(Beginning of PROVIDED DATA)

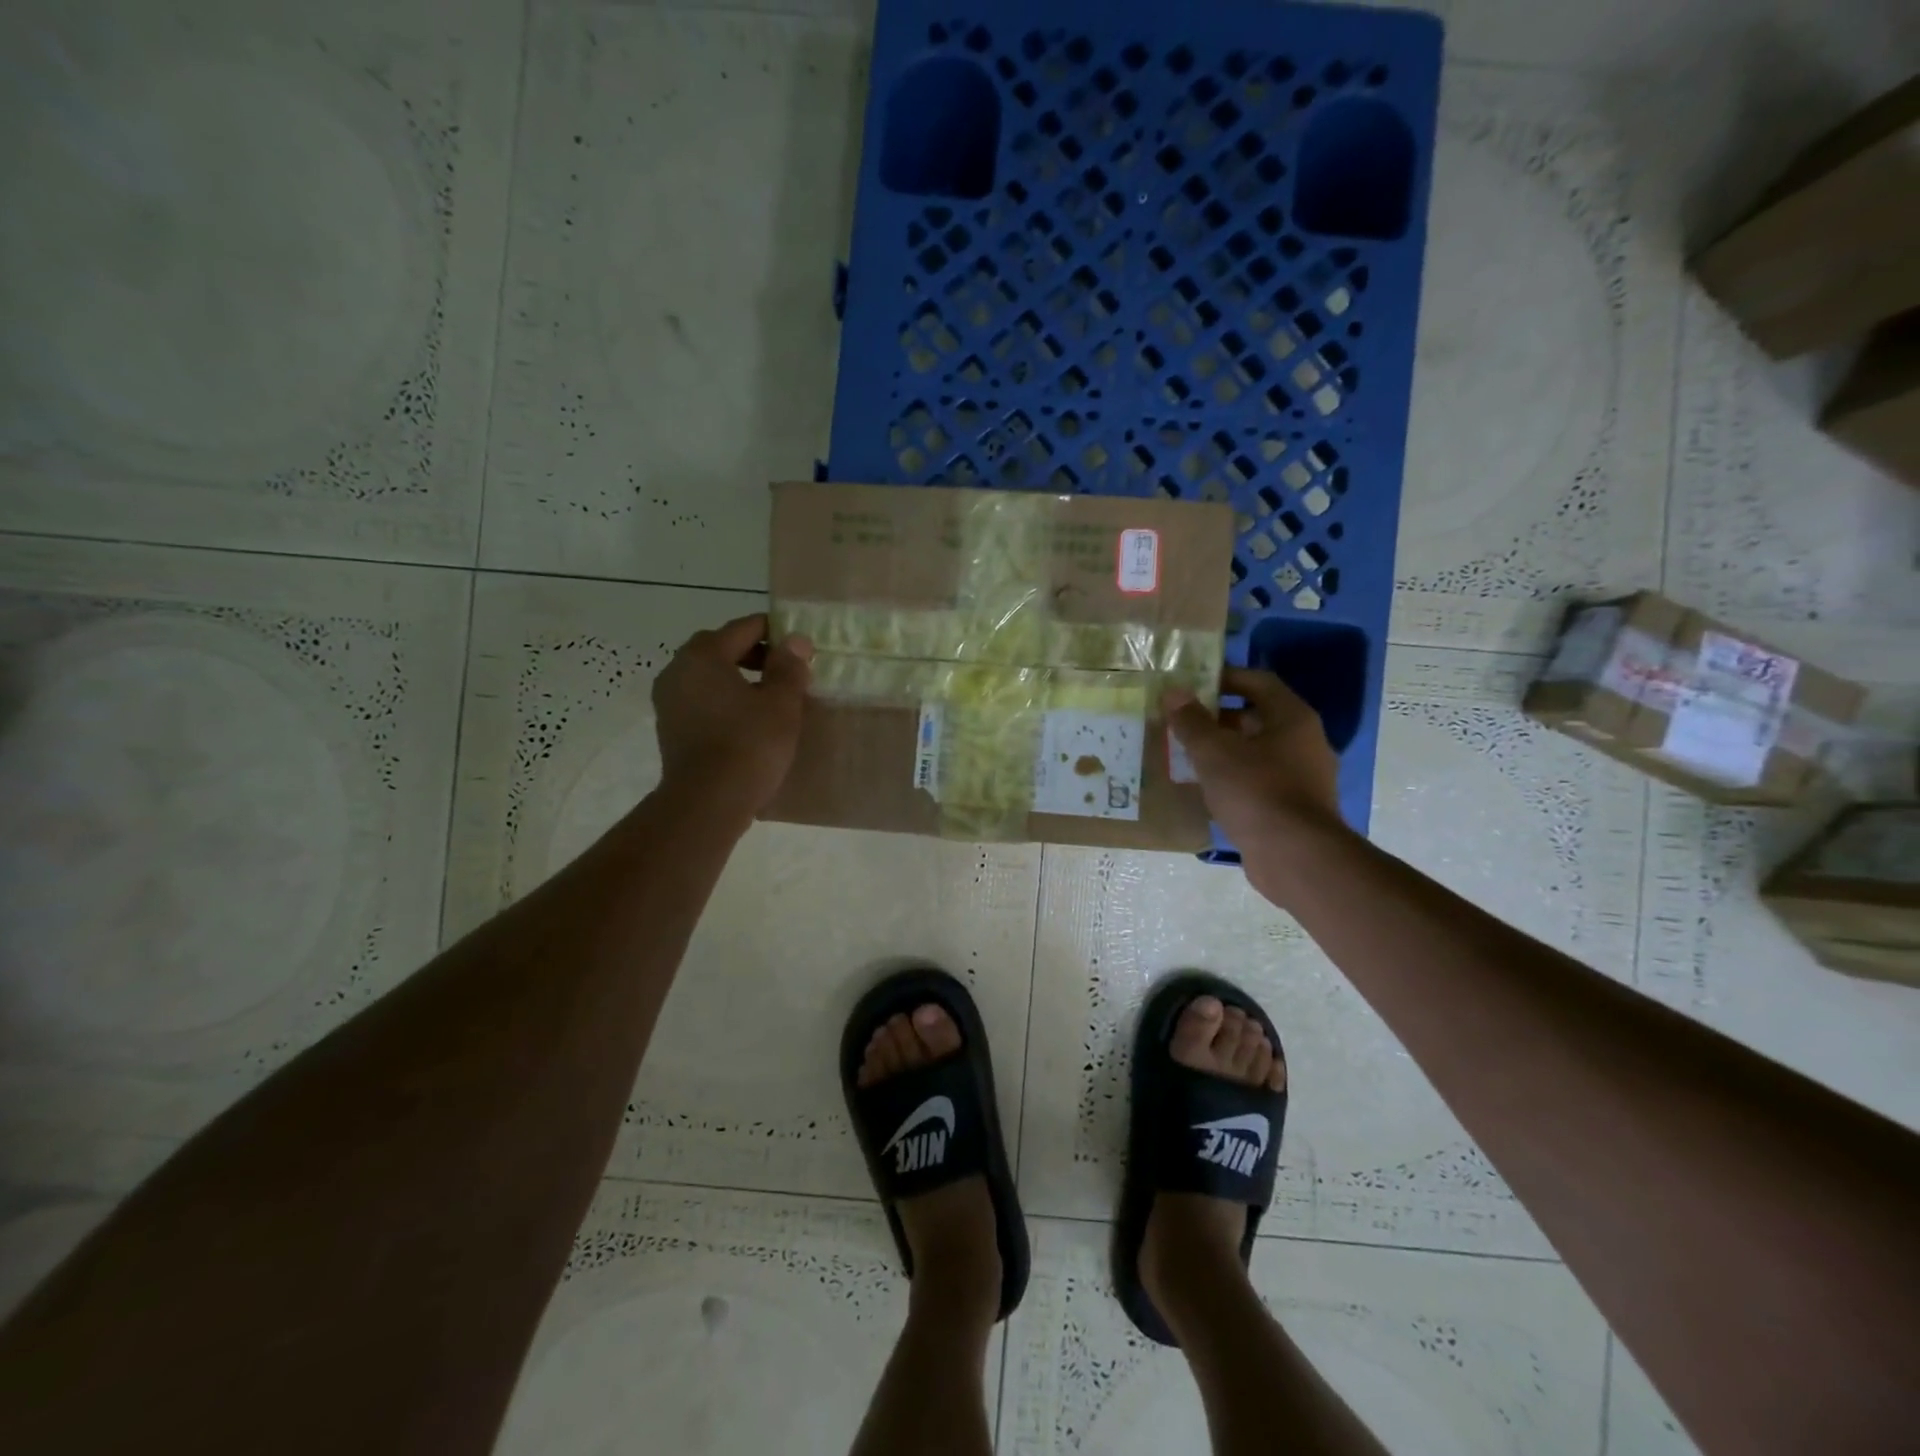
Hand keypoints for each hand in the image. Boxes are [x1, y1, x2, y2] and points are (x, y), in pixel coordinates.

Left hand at [652, 614, 812, 815]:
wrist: (707, 803)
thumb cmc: (749, 745)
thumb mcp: (781, 703)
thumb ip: (788, 666)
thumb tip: (794, 640)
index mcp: (703, 655)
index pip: (744, 628)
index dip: (776, 632)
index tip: (800, 646)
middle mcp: (678, 670)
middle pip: (721, 648)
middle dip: (754, 654)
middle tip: (786, 670)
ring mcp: (669, 701)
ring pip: (709, 676)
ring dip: (738, 678)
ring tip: (770, 697)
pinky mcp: (670, 728)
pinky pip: (701, 700)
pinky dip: (724, 700)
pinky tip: (748, 720)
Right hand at [1164, 669, 1350, 901]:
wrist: (1295, 857)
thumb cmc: (1256, 791)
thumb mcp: (1214, 752)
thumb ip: (1192, 721)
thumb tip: (1174, 692)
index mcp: (1292, 718)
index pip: (1257, 681)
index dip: (1224, 677)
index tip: (1191, 682)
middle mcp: (1303, 741)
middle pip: (1256, 717)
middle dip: (1217, 717)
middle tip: (1180, 720)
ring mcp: (1301, 777)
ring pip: (1255, 752)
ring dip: (1222, 750)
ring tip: (1184, 753)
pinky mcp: (1292, 807)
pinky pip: (1257, 781)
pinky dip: (1231, 778)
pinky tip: (1204, 788)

(End of PROVIDED DATA)

YOUR INSTRUCTIONS —
Line by line, transcribe the records exactly, omitting the images.

FINISHED EXERCISE —
Hand keypoints for each hand in the image. Boxes are [x1, y1, x2, y2] and points are (x, y), in pixel coordinates.

Left hand at [652, 614, 812, 815]:
wrist: (707, 803)
thumb cmc: (749, 745)
thumb mcp: (781, 703)
thumb ip: (788, 666)
thumb tip: (794, 640)
index mcp: (703, 655)
index pip: (744, 628)
index dip: (776, 632)
index tip: (800, 646)
middle mcp: (678, 670)
middle pip: (721, 648)
middle dip: (754, 654)
middle tip: (786, 670)
ring mcp: (669, 701)
ring pip: (709, 676)
ring dip: (738, 678)
ring tip: (770, 697)
pinky mcp: (670, 728)
pinky pip: (701, 700)
pinky dip: (724, 700)
pinky tip: (748, 720)
Right hand at [1164, 669, 1350, 901]:
wrist: (1295, 857)
thumb cmc: (1256, 791)
thumb mcp: (1214, 752)
thumb ip: (1192, 721)
thumb tip: (1174, 692)
index mcp: (1292, 718)
index pip: (1257, 681)
index dip: (1224, 677)
index tip: (1191, 682)
middle mcp: (1303, 741)
middle pip: (1256, 717)
middle dip: (1217, 717)
middle tip: (1180, 720)
ring mcp: (1301, 777)
ring pip: (1255, 752)
ring dip: (1222, 750)
ring tip: (1184, 753)
pinky mcp: (1292, 807)
pinky pip: (1257, 781)
pinky dip: (1231, 778)
pinky tip: (1204, 788)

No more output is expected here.